Instructions to follow
Retype every entry below exactly as it stands.
--- Material for the task ---
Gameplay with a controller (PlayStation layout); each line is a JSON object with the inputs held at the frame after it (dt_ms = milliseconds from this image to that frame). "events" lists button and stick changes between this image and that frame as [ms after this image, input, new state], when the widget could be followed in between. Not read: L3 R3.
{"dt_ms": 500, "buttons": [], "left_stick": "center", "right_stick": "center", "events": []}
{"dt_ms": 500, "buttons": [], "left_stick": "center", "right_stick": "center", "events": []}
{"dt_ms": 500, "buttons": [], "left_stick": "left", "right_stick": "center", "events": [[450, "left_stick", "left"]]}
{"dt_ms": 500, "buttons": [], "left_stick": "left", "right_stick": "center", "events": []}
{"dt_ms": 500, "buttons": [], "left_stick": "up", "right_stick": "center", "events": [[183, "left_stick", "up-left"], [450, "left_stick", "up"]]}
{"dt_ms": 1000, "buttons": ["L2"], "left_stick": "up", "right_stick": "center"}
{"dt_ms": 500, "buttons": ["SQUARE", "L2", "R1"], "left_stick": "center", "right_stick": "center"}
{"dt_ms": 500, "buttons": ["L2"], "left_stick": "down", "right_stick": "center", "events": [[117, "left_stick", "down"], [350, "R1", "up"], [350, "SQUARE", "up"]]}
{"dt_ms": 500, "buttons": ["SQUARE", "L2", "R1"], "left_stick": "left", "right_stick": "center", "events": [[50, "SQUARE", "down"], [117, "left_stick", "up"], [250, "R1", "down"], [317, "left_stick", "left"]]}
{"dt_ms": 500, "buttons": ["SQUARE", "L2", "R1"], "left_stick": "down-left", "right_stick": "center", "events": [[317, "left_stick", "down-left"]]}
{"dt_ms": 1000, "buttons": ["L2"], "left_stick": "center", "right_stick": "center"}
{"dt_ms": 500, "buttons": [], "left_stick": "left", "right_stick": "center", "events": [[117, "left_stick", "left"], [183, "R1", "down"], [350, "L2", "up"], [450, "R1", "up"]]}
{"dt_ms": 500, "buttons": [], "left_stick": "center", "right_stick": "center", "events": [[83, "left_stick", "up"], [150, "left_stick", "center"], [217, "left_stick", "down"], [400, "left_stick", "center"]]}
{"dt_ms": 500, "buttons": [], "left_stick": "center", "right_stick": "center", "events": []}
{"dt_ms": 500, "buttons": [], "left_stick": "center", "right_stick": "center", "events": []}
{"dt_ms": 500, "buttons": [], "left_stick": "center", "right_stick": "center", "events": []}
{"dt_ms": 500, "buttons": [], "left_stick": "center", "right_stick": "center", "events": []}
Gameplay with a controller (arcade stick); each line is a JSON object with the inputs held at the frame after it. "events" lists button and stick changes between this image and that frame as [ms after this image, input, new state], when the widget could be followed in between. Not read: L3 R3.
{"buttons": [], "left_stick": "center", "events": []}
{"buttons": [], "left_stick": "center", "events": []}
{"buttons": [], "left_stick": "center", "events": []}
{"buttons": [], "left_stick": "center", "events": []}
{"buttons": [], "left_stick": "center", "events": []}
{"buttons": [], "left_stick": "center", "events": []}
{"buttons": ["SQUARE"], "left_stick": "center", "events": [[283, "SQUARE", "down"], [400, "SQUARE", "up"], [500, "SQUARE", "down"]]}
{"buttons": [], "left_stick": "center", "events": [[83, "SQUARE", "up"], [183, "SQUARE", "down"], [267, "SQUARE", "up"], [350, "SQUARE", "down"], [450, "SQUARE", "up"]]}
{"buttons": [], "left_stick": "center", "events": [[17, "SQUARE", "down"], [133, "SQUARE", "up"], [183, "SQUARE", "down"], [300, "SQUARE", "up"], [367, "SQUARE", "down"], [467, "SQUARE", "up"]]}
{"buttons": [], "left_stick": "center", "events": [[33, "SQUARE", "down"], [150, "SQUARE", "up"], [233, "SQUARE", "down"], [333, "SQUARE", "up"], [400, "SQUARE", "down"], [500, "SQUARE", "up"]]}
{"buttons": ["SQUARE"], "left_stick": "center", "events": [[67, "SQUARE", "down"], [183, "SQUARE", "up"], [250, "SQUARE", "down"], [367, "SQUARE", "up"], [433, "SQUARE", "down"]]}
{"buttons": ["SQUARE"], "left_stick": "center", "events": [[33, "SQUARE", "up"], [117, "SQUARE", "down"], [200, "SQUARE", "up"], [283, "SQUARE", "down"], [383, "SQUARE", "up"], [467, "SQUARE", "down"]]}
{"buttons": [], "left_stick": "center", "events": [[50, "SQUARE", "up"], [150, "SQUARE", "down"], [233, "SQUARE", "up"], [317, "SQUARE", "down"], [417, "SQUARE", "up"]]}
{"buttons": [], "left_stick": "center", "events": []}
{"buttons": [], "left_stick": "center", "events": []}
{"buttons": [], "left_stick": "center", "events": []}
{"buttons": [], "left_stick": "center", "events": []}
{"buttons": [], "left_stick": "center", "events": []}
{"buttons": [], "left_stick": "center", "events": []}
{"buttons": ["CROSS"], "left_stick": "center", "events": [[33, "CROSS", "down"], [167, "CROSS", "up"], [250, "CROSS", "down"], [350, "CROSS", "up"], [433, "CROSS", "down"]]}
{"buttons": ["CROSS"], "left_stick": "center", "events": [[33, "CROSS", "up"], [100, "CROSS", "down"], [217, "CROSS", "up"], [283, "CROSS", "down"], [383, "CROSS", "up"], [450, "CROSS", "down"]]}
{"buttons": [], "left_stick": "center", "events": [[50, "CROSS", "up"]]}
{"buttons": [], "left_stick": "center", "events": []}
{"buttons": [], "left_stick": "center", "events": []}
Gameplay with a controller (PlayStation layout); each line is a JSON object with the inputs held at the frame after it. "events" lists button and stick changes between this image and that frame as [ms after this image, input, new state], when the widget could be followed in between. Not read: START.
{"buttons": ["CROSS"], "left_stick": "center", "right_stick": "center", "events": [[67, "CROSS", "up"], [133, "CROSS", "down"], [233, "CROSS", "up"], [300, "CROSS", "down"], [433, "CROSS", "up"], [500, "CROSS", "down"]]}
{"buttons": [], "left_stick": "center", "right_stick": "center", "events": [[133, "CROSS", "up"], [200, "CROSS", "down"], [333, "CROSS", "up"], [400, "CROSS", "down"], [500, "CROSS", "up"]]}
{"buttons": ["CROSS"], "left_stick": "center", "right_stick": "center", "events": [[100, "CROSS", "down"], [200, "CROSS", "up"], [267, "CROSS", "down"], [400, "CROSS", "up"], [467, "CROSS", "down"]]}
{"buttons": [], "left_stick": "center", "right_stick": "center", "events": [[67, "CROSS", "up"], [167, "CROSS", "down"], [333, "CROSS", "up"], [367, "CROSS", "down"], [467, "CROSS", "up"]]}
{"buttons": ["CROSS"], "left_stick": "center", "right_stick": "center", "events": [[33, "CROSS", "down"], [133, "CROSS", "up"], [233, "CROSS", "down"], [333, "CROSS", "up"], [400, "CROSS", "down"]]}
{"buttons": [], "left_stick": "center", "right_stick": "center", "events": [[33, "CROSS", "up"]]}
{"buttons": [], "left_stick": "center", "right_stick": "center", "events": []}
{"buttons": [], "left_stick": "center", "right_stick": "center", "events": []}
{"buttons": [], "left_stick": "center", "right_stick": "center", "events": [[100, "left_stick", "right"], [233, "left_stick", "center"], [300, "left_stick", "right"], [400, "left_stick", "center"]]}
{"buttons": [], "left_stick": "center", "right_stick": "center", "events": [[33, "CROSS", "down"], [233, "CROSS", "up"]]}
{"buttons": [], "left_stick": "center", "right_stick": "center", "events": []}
---
Task result
Gameplay with a controller (PlayStation layout); each line is a JSON object with the inputs held at the frame after it (dt_ms = milliseconds from this image to that frame). "events" lists button and stick changes between this image and that frame as [ms after this image, input, new state], when the widget could be followed in between. Not read: L3 R3.
{"dt_ms": 500, "buttons": [], "left_stick": "center", "right_stick": "center", "events": []}
{"dt_ms": 500, "buttons": [], "left_stick": "center", "right_stick": "center", "events": []}
{"dt_ms": 500, "buttons": [], "left_stick": "left", "right_stick": "center", "events": [[450, "left_stick", "left"]]}
{"dt_ms": 500, "buttons": [], "left_stick": "left", "right_stick": "center", "events": []}
{"dt_ms": 500, "buttons": [], "left_stick": "up", "right_stick": "center", "events": [[183, "left_stick", "up-left"], [450, "left_stick", "up"]]}
{"dt_ms": 1000, "buttons": ["L2"], "left_stick": "up", "right_stick": "center"}
{"dt_ms": 500, "buttons": ["SQUARE", "L2", "R1"], "left_stick": "center", "right_stick": "center"}
{"dt_ms": 500, "buttons": ["L2"], "left_stick": "down", "right_stick": "center", "events": [[117, "left_stick", "down"], [350, "R1", "up"], [350, "SQUARE", "up"]]}
{"dt_ms": 500, "buttons": ["SQUARE", "L2", "R1"], "left_stick": "left", "right_stick": "center", "events": [[50, "SQUARE", "down"], [117, "left_stick", "up"], [250, "R1", "down"], [317, "left_stick", "left"]]}
{"dt_ms": 500, "buttons": ["SQUARE", "L2", "R1"], "left_stick": "down-left", "right_stick": "center", "events": [[317, "left_stick", "down-left"]]}
{"dt_ms": 1000, "buttons": ["L2"], "left_stick": "center", "right_stick": "center"}
{"dt_ms": 500, "buttons": [], "left_stick": "left", "right_stick": "center", "events": [[117, "left_stick", "left"], [183, "R1", "down"], [350, "L2", "up"], [450, "R1", "up"]]}
{"dt_ms": 500, "buttons": [], "left_stick": "center", "right_stick": "center", "events": [[83, "left_stick", "up"], [150, "left_stick", "center"], [217, "left_stick", "down"], [400, "left_stick", "center"]]}
{"dt_ms": 500, "buttons": [], "left_stick": "center", "right_stick": "center", "events": []}
{"dt_ms": 500, "buttons": [], "left_stick": "center", "right_stick": "center", "events": []}
{"dt_ms": 500, "buttons": [], "left_stick": "center", "right_stick": "center", "events": []}
{"dt_ms": 500, "buttons": [], "left_stick": "center", "right_stick": "center", "events": []}
Gameplay with a controller (arcade stick); each line is a JSON object with the inputs held at the frame after it. "events" lists button and stick changes between this image and that frame as [ms after this image, input, new state], when the widget could be followed in between. Not read: L3 R3.
{"buttons": [], "left_stick": "center", "events": []}
{"buttons": [], "left_stick": "center", "events": []}
{"buttons": [], "left_stick": "center", "events": []}
{"buttons": [], "left_stick": "center", "events": []}
{"buttons": [], "left_stick": "center", "events": []}
{"buttons": [], "left_stick": "center", "events": []}
{"buttons": ["SQUARE"], "left_stick": "center", "events": [[283, "SQUARE", "down"], [400, "SQUARE", "up"], [500, "SQUARE", "down"]]}
{"buttons": [], "left_stick": "center", "events": [[83, "SQUARE", "up"], [183, "SQUARE", "down"], [267, "SQUARE", "up"], [350, "SQUARE", "down"], [450, "SQUARE", "up"]]}
{"buttons": [], "left_stick": "center", "events": [[17, "SQUARE", "down"], [133, "SQUARE", "up"], [183, "SQUARE", "down"], [300, "SQUARE", "up"], [367, "SQUARE", "down"], [467, "SQUARE", "up"]]}
{"buttons": [], "left_stick": "center", "events": [[33, "SQUARE", "down"], [150, "SQUARE", "up"], [233, "SQUARE", "down"], [333, "SQUARE", "up"], [400, "SQUARE", "down"], [500, "SQUARE", "up"]]}
{"buttons": ["SQUARE"], "left_stick": "center", "events": [[67, "SQUARE", "down"], [183, "SQUARE", "up"], [250, "SQUARE", "down"], [367, "SQUARE", "up"], [433, "SQUARE", "down"]]}
{"buttons": ["SQUARE"], "left_stick": "center", "events": [[33, "SQUARE", "up"], [117, "SQUARE", "down"], [200, "SQUARE", "up"], [283, "SQUARE", "down"], [383, "SQUARE", "up"], [467, "SQUARE", "down"]]}
{"buttons": [], "left_stick": "center", "events": [[50, "SQUARE", "up"], [150, "SQUARE", "down"], [233, "SQUARE", "up"], [317, "SQUARE", "down"], [417, "SQUARE", "up"]]}
{"buttons": [], "left_stick": "center", "events": []}
{"buttons": [], "left_stick": "center", "events": []}
{"buttons": [], "left_stick": "center", "events": []}
{"buttons": [], "left_stick": "center", "events": []}
{"buttons": [], "left_stick": "center", "events": []}
{"buttons": [], "left_stick": "center", "events": []}
{"buttons": ["CROSS"], "left_stick": "center", "events": [[33, "CROSS", "down"], [167, "CROSS", "up"], [250, "CROSS", "down"], [350, "CROSS", "up"], [433, "CROSS", "down"]]}
{"buttons": ["CROSS"], "left_stick": "center", "events": [[33, "CROSS", "up"], [100, "CROSS", "down"], [217, "CROSS", "up"], [283, "CROSS", "down"], [383, "CROSS", "up"], [450, "CROSS", "down"]]}
{"buttons": [], "left_stick": "center", "events": [[50, "CROSS", "up"]]}
{"buttons": [], "left_stick": "center", "events": []}
{"buttons": [], "left_stick": "center", "events": []}
Gameplay with a controller (PlayStation layout); each line is a JSON object with the inputs held at the frame after it. "events" lists button and stick changes between this image and that frame as [ms after this image, input, new state], when the widget could be followed in between. Not read: START.
{"buttons": ["CROSS"], "left_stick": "center", "right_stick": "center", "events": [[67, "CROSS", "up"], [133, "CROSS", "down"], [233, "CROSS", "up"], [300, "CROSS", "down"], [433, "CROSS", "up"], [500, "CROSS", "down"]]}
{"buttons": [], "left_stick": "center", "right_stick": "center", "events": [[133, "CROSS", "up"], [200, "CROSS", "down"], [333, "CROSS", "up"], [400, "CROSS", "down"], [500, "CROSS", "up"]]}
{"buttons": ["CROSS"], "left_stick": "center", "right_stick": "center", "events": [[100, "CROSS", "down"], [200, "CROSS", "up"], [267, "CROSS", "down"], [400, "CROSS", "up"], [467, "CROSS", "down"]]}
{"buttons": [], "left_stick": "center", "right_stick": "center", "events": [[67, "CROSS", "up"], [167, "CROSS", "down"], [333, "CROSS", "up"], [367, "CROSS", "down"], [467, "CROSS", "up"]]}
{"buttons": ["CROSS"], "left_stick": "center", "right_stick": "center", "events": [[33, "CROSS", "down"], [133, "CROSS", "up"], [233, "CROSS", "down"], [333, "CROSS", "up"], [400, "CROSS", "down"]]}
{"buttons": [], "left_stick": "center", "right_stick": "center", "events": [[33, "CROSS", "up"]]}
{"buttons": [], "left_stick": "center", "right_stick": "center", "events": []}
{"buttons": [], "left_stick": "center", "right_stick": "center", "events": []}
{"buttons": [], "left_stick": "center", "right_stick": "center", "events": [[100, "left_stick", "right"], [233, "left_stick", "center"], [300, "left_stick", "right"], [400, "left_stick", "center"]]}
{"buttons": [], "left_stick": "center", "right_stick": "center", "events": [[33, "CROSS", "down"], [233, "CROSS", "up"]]}
{"buttons": [], "left_stick": "center", "right_stick": "center", "events": []}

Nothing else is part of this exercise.